In early February 2011 a similar weather event to 1989 occurred, sending snow and ice all the way to Brownsville, crippling traffic in the Metroplex right before the Super Bowl was scheduled to be played there. The meteorologist in charge of the National Weather Service office in Fort Worth said, "Our temperatures rarely stay this cold for this long." Pat McDonald, an NWS forecaster for Austin and San Antonio, said, "We get about one event like this every ten years."

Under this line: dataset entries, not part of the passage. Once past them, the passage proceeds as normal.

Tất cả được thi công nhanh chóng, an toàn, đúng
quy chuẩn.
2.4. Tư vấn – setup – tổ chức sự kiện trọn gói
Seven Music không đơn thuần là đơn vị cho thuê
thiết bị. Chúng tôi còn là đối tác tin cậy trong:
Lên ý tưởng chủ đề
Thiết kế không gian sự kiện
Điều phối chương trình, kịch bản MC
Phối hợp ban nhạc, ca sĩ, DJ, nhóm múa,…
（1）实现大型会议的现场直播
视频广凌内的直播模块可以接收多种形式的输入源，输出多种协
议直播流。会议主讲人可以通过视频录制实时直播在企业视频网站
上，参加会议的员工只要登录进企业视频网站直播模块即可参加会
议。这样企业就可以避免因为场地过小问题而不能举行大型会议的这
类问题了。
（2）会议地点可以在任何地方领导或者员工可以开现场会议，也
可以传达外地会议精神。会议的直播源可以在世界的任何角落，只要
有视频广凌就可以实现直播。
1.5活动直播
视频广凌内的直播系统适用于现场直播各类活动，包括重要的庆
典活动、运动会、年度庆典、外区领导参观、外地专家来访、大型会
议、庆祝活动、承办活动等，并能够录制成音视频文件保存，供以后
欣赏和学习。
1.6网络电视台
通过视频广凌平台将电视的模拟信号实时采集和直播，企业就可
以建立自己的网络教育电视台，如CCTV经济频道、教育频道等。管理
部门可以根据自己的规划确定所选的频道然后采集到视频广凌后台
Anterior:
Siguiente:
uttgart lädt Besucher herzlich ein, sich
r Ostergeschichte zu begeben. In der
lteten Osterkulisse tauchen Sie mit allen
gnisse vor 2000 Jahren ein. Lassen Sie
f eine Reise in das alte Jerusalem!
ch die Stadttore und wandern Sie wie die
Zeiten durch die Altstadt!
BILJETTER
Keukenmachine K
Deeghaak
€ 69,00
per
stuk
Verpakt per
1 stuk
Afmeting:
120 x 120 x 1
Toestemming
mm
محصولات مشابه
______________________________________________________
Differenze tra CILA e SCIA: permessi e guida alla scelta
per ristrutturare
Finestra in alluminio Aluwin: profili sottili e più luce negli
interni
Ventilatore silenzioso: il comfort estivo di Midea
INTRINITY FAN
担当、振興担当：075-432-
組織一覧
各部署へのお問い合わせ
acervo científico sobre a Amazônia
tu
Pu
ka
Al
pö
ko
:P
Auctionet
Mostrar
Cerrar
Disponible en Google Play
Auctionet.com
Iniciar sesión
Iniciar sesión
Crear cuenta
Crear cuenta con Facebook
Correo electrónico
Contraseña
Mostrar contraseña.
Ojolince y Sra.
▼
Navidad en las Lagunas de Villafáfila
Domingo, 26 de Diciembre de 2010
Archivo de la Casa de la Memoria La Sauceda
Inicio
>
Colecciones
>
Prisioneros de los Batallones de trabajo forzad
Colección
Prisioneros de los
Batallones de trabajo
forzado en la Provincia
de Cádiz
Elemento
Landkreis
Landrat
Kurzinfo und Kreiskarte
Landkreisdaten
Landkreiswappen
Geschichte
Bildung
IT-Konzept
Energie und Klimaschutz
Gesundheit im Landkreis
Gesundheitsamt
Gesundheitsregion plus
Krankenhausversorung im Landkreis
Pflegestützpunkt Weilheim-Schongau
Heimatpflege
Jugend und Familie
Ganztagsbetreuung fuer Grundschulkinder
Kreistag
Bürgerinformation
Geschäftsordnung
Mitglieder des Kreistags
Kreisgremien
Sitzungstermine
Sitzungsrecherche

Six months after that February 2011 storm, FERC and the North American Electric Reliability Corporation issued a report that noted many of the power stations that failed in 1989 failed in 2011 and said, in part:
Generators and natural gas producers suffered severe losses of capacity despite having received accurate forecasts of the storm. Entities in both categories report having winterization procedures in place. However, the poor performance of many of these generating units and wells suggests that these procedures were either inadequate or were not adequately followed.
Following the 2011 storm, the Public Utility Commission of Texas was given the power by the state legislature to require energy generators to report on their "abnormal weather preparations" and to file an emergency plan. Was that actually done? No one seems to know.
Despite proudly announcing back in November that they were in control of enough energy to last the winter, ERCOT noted of the Valentine's Day Electricity Massacre: "This event was well beyond the design-parameters for a typical or even extreme Texas winter that you would plan for. They began as rotating outages but they're (now) controlled outages and they are lasting longer than what would normally happen because of the magnitude."
This is despite ERCOT saying on Thursday, February 11 that their system was ready for what the storm was about to bring. On Tuesday, February 16 ERCOT said that the problem (inconveniently, if you're a Texas politician appearing on a popular cable news network) stemmed mostly from the freezing of natural gas pipelines, not from freezing wind turbines. ERCOT estimated that 80% of their grid capacity could be generated by natural gas, coal, and some nuclear sources. Only 7% of what ERCOT forecasted for winter was to come from wind or another renewable energy source.
Ed Hirs, an energy fellow in the University of Houston's Economics Department, said: "The ERCOT grid has collapsed in exactly the same manner as the old Soviet Union. It limped along on underinvestment and neglect until it finally broke under predictable circumstances."